Data Science - Fleet-Analytics-Dashboard/Application GitHub Wiki

Table of Contents

1. General

As a step towards normalization of the tables in our database, we decided to split the original dataset into:

  • Vehicle_data
    • Containing all vehicle-related information
  • Driving_data
    • Containing all the observations for each journey of our vehicles

Through further simulation and calculation, we also created the following tables:

  • Vehicle_cost_data
    • Containing a calculation of the cost per vehicle per month
  • Driver_names
    • A list of personal information about each driver
  • 10_fold_cross_validation_maintenance
    • The result of the 10-fold cross-validation of our maintenance-prediction model

For the simulation of our data, we mainly used the numpy random function. The following variables were created using different distributions:

  • Business Goals
    • The data points were simulated using a normal distribution and sorted ascending.
  • Vehicle build year
    • A random integer between 2000 and 2018 was created using the randint() function
  • Load capacity
    • Depending on the vehicle class, we created random integer values representing the capacity of each vehicle in pounds, using the randint() function
  • Vehicle status
    • Status 'accident', 'unused', 'idle', 'on time', 'delayed' were set.
    • Different probabilities were set for each status to ensure a realistic distribution
    • Afterwards the status of each vehicle with a scheduled service this week was set to 'maintenance'
  • Fuel cost
    • Depending on the vehicle class a random float value representing the fuel consumption in miles per gallon was created
    • The average price for a gallon of diesel was divided through the simulated consumption and multiplied by the total distance of the trip to calculate the fuel cost in dollar per trip
    • For further calculation of the fuel cost per vehicle see cost calculation
  • Accident probability
    • A random integer between 0 and 100 (excluding 100) was created to represent the likelihood of an accident of the vehicle
    • We planned on implementing a proper prediction model here but was postponed due to lack of time and other priorities

Furthermore, we created the following variables for each vehicle

  • Position
    • We used geomidpointto generate a random position within a given rectangle across the USA and Canada for each vehicle and added it to the data frame
  • Licence plate
    • We generated a licence plate with a continuous number, sorted by the vehicle id

2. Costs calculation

  • Fuel Costs: From the calculated fuel cost per trip, we split the data frame monthly by using the day_id. Then we calculated the monthly fuel costs per vehicle by adding up all the fuel costs for each vehicle id.
  • Insurance Costs: Simulated using a normal distribution around the value of 200$ a month with a standard deviation of 20$.
  • Maintenance Costs: Simulated using a normal distribution around the value of 1200$ a month with a standard deviation of 100$.
  • Total Costs: All three values were added

3. Prediction

We decided that we wanted to implement a prediction model for maintenance to help the fleet manager to plan delivery contracts with ease. Through the maintenance prediction, a shortage of vehicles, due to maintenance can be recognised earlier and therefore be handled in advance.
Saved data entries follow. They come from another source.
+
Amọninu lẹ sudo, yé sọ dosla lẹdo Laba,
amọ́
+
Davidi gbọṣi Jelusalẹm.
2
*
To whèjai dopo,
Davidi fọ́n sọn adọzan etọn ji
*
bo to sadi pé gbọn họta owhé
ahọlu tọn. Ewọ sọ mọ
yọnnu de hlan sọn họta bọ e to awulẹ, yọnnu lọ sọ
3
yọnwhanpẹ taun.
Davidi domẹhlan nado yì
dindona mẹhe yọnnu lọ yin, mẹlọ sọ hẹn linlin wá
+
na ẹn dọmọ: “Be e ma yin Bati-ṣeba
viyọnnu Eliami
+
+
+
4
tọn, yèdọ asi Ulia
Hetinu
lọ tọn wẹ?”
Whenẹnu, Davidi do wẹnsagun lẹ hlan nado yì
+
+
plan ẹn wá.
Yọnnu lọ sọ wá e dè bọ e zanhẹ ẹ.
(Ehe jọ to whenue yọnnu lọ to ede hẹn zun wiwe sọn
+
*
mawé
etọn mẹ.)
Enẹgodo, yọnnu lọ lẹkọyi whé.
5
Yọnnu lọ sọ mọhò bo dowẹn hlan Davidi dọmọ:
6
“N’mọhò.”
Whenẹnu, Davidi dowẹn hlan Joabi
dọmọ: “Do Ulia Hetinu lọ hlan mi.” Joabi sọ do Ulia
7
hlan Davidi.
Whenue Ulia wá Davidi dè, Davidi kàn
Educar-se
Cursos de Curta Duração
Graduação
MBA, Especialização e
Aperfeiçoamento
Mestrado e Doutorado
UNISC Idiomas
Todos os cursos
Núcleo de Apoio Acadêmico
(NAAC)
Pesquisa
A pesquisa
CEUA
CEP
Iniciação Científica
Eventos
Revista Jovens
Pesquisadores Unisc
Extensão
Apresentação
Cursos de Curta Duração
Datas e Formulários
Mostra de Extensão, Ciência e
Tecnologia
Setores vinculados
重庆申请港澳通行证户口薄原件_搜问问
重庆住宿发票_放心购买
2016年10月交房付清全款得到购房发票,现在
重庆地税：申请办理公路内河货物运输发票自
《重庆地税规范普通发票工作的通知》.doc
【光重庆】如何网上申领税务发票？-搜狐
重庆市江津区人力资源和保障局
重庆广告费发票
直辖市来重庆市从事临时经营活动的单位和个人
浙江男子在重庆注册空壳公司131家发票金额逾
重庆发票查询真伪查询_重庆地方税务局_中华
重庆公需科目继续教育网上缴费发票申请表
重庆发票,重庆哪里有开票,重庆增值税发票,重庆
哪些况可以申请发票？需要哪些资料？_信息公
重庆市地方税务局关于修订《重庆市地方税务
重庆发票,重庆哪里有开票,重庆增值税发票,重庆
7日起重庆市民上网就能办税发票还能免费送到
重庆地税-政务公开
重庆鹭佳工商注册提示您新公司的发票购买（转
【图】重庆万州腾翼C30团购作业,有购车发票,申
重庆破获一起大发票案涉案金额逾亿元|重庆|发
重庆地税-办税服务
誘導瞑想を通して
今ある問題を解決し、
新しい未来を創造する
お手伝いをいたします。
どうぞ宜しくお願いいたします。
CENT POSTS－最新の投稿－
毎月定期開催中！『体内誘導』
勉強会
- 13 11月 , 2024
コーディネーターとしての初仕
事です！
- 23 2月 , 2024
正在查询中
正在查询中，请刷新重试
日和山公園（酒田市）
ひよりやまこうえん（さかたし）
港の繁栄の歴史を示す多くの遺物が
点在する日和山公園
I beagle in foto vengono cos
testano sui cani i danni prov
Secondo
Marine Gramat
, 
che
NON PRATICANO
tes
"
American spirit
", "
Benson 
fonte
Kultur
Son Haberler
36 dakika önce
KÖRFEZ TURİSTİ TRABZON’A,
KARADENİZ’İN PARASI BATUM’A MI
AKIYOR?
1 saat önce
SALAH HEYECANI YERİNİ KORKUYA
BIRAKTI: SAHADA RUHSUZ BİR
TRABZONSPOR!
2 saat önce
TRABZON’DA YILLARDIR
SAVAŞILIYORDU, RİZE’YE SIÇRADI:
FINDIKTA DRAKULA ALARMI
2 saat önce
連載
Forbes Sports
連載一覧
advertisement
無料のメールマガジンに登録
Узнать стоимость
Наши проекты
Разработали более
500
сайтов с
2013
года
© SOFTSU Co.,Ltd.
Our idea was to determine the maintenance need for each vehicle after a trip from sensor data for different parts. Each sensor should return a categorical value for each part with 1 representing a problem and 0 representing no problem. If a certain amount of sensors report a problem after a trip than the vehicle would have to undergo maintenance. Since our Dataset did not include such sensor data, we created three sensors using thresholds for existing variables:

  • Tire sensor
    • Using 'maximum_rolling_power_density_demand'
  • Break sensor
    • Using 'max_deceleration_event_duration'
  • Engine sensor
    • Using 'maximum_kinetic_power_density_demand' The thresholds for each variable were set to be in the upper part of the 75th percentile. We then decided that if two or more sensors report a problem, the vehicle would need to undergo maintenance.

With our data foundation set, we had to decide on a model that we want to use for our prediction. Based on the current developments in the data science community we decided to try the XGBoost algorithm. XGBoost uses gradient boosting to predict the target variable. For classification problems, there is also an opportunity to return the probability with which the prediction was classified.

To check if the model would be a good fit for our dataset, we used the 10-fold cross-validation and calculated the root mean squared error (RMSE). The calculated RMSE for the test in the last round was at about 0,072 which is why we decided to continue using XGBoost.

In the following steps, we applied one-hot encoding for all the leftover categorical variables and extracted one trip per vehicle from the driving_data table. We did this to be able to predict a final maintenance need for each vehicle. We then used the entire leftover data points as training data, trained our model and calculated the probability for the classification with 1 (maintenance need). Based on this probability we crated additional classes, representing the left weeks until the predicted maintenance. These results were visualised in the maintenance calendar.